§ **Task directions**
Answer these questions from the Velvet Cloud review thread:
1. What is the VG in Velvet Cloud's e-liquid diluted with?
2. What flavor hint comes through on the exhale?
3. Which website is named as the South African agent?

# Velvet Cloud Vapor - Juice Reviews



## vaalboy (23/2/15)

I managed to get my hands on to a tester bottle of *Burley Beard Tobacco *(produced by Velvet Cloud) this past weekend and after vaping 20 odd ml's in two days, I'm so impressed I just had to do a review.

What really got my interest, is that Velvet Cloud supply an all VG, natural, pure & organic e-liquid that's hand brewed in micro-batches in the States. I was expecting the 100% VG juice to be thick, but the VG gets diluted with distilled and deionized water which thins the base considerably so it wicks really well and is reported to be suitable for tanks and carto's alike. 

Now, I'm always on the look out for a good quality tobacco juice and Burley Beard rates right up there with some of the top NET tobacco's I've tried. Apparently the tobacco extract is Tobacco Absolute which is responsible for delivering the pure tobacco flavour. The liquid is also light yellow in colour which is different to the darker NET colours - no artificial colourants or flavouring is added.

As far as the taste goes, using a 0.8 ohm ribbon coil with ecowool on my Cyclone fitted REO, it delivers a solid and I mean solid, tobacco flavoured vape with a faint hint of berry on the inhale and a hint of butterscotch on the exhale. It's not sweet at all which suits my taste buds. The throat hit is more than adequate which was surprising for a 100% VG juice. As expected it produced sufficient cloud cover for the chasers out there.

In my opinion, a definite must for the Tobacco fans and I can't wait to try out the rest of the range when they become available via their SA agent, vapedecadence.co.za

Reactions: Like 3


----------



## audiophile011 (12/3/15)

When will they be available? When, I ask! I need to know, the anticipation is killing me.


----------



## johan (12/3/15)

Nice review @vaalboy - you made me drool.

Reactions: Agree 1


----------



## KB_314 (12/3/15)

Thanks for sharing @vaalboy - I've had my eye on this line for a while. If you have any other flavours let us know what you think of them too. Hopefully it'll be available locally one of these days.

[Recorded data]
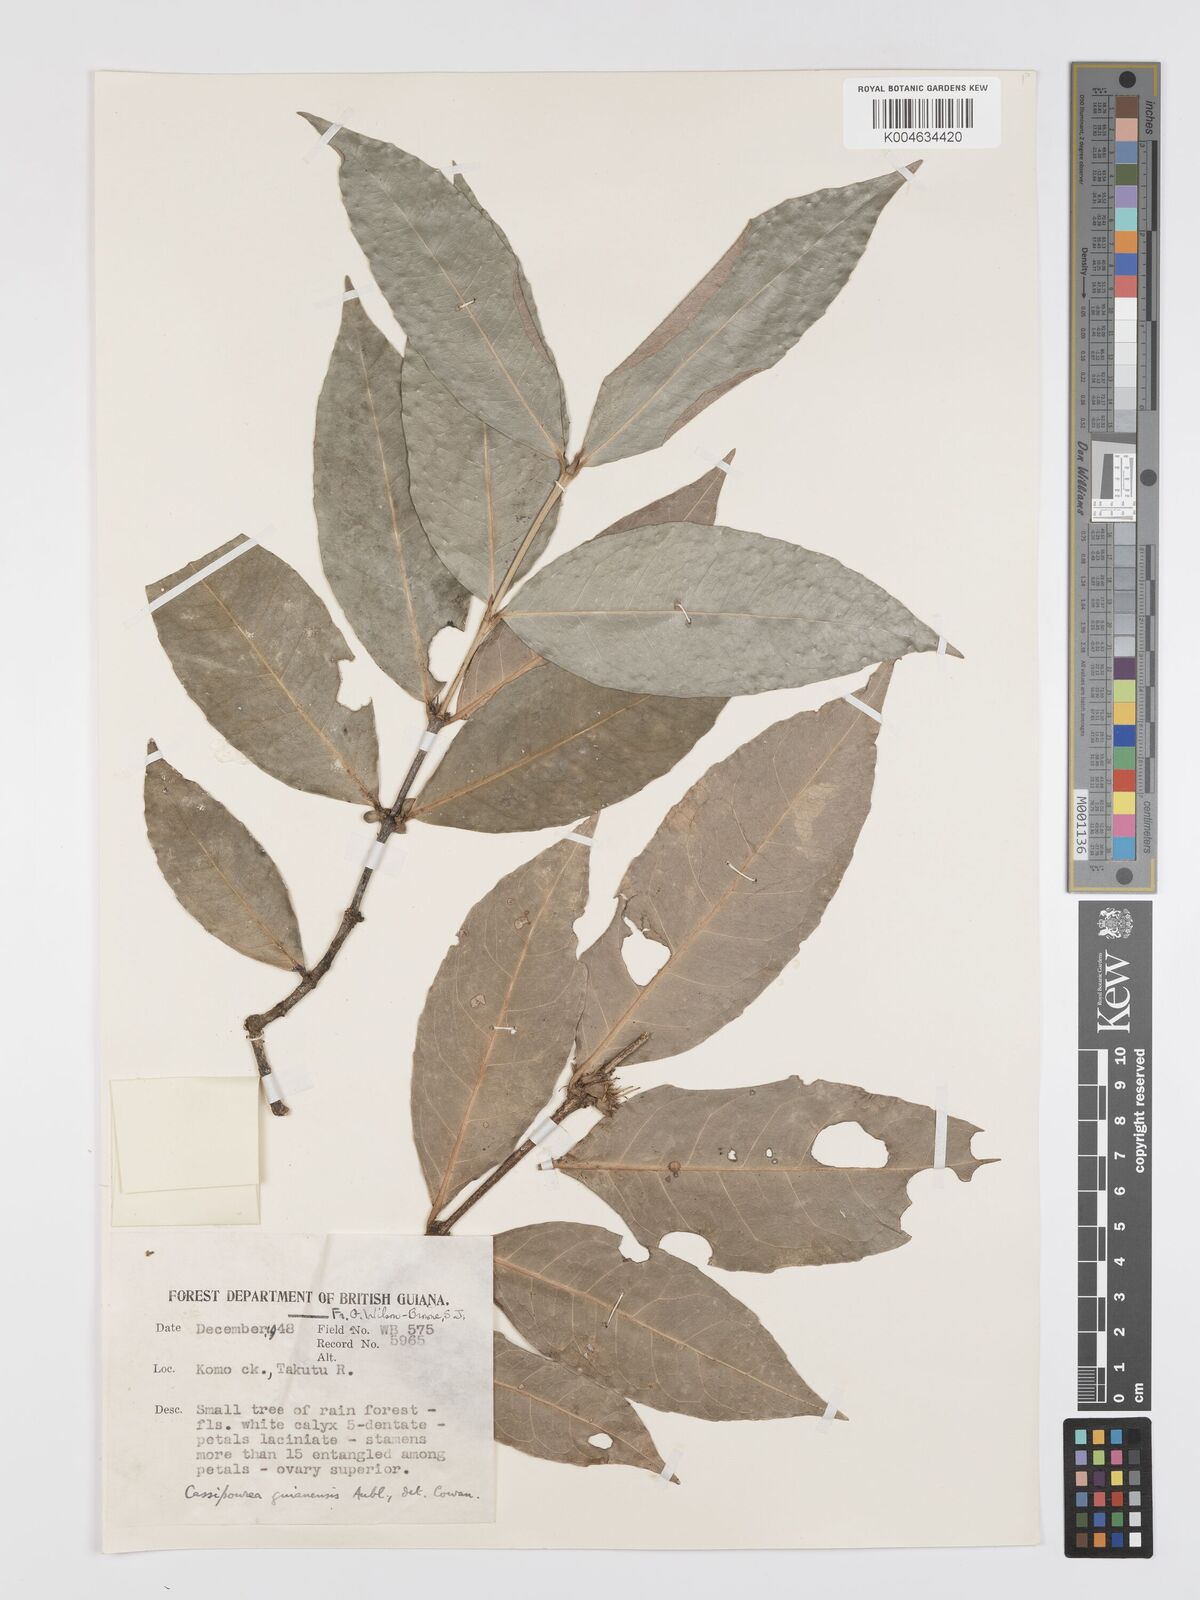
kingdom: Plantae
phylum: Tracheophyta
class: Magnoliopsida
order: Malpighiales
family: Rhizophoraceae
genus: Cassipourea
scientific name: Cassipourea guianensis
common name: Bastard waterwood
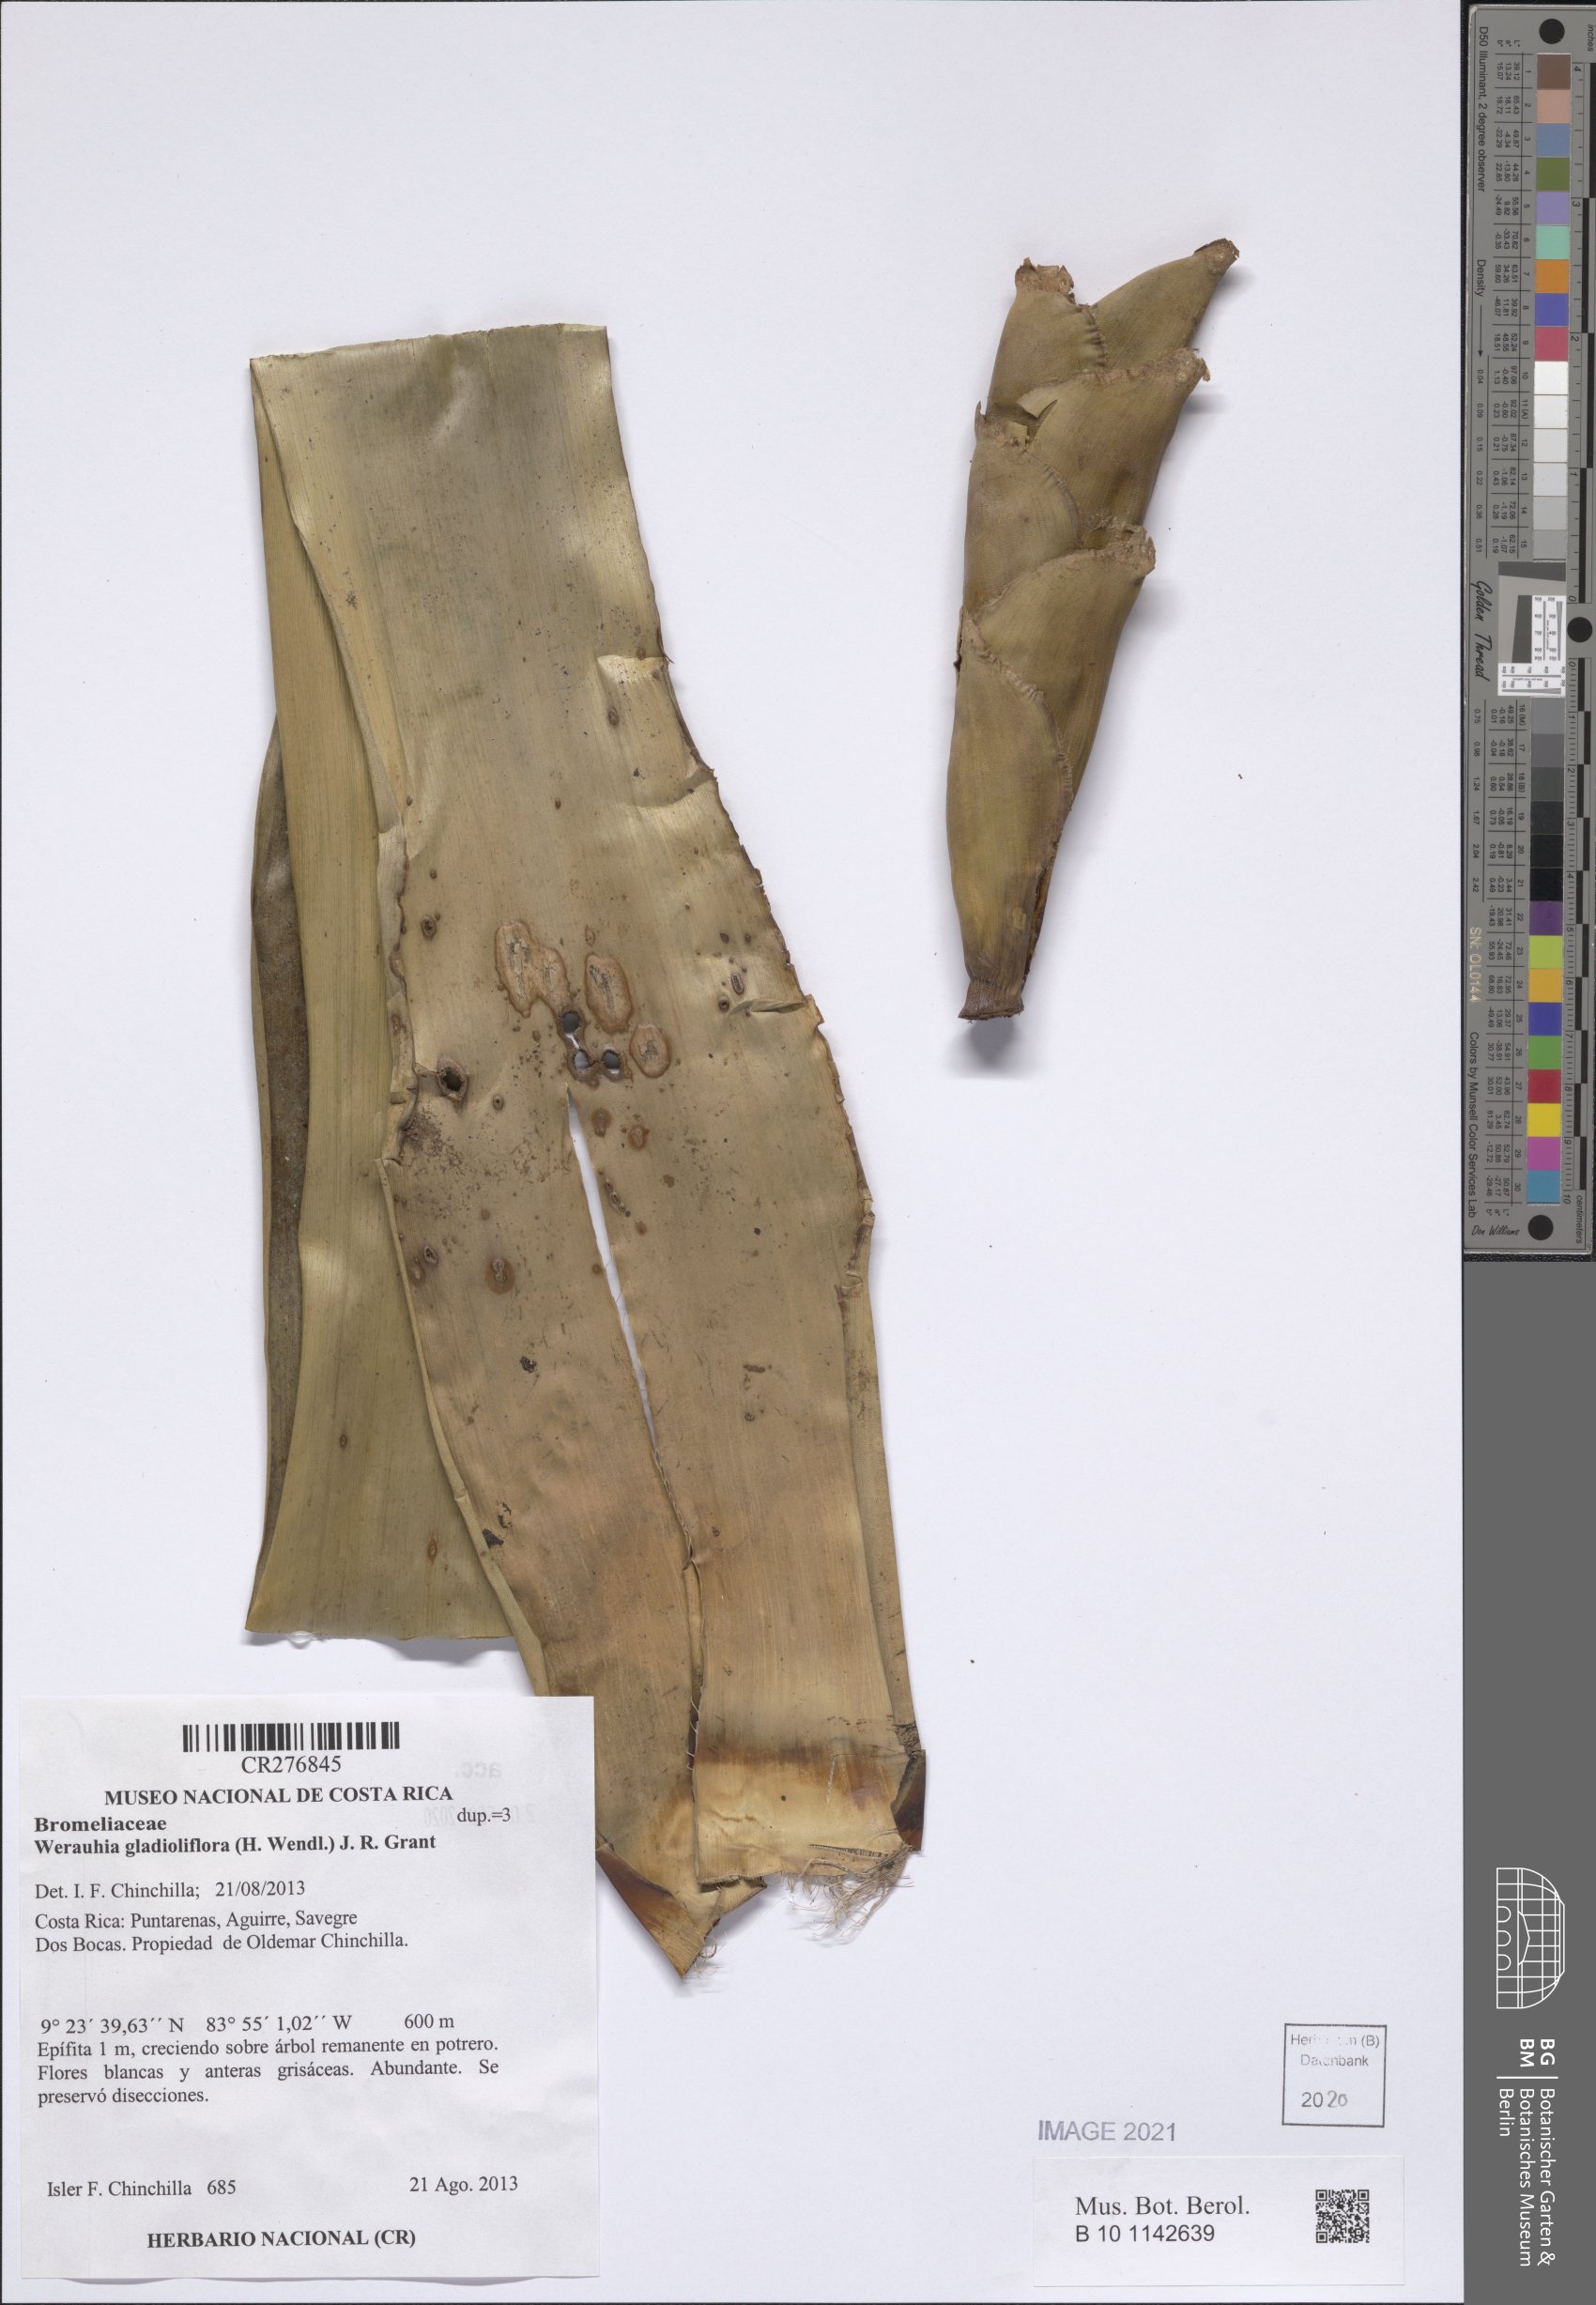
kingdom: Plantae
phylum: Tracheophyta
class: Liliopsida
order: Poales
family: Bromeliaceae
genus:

§ **The reply**
1. Distilled and deionized water
2. Butterscotch
3. vapedecadence.co.za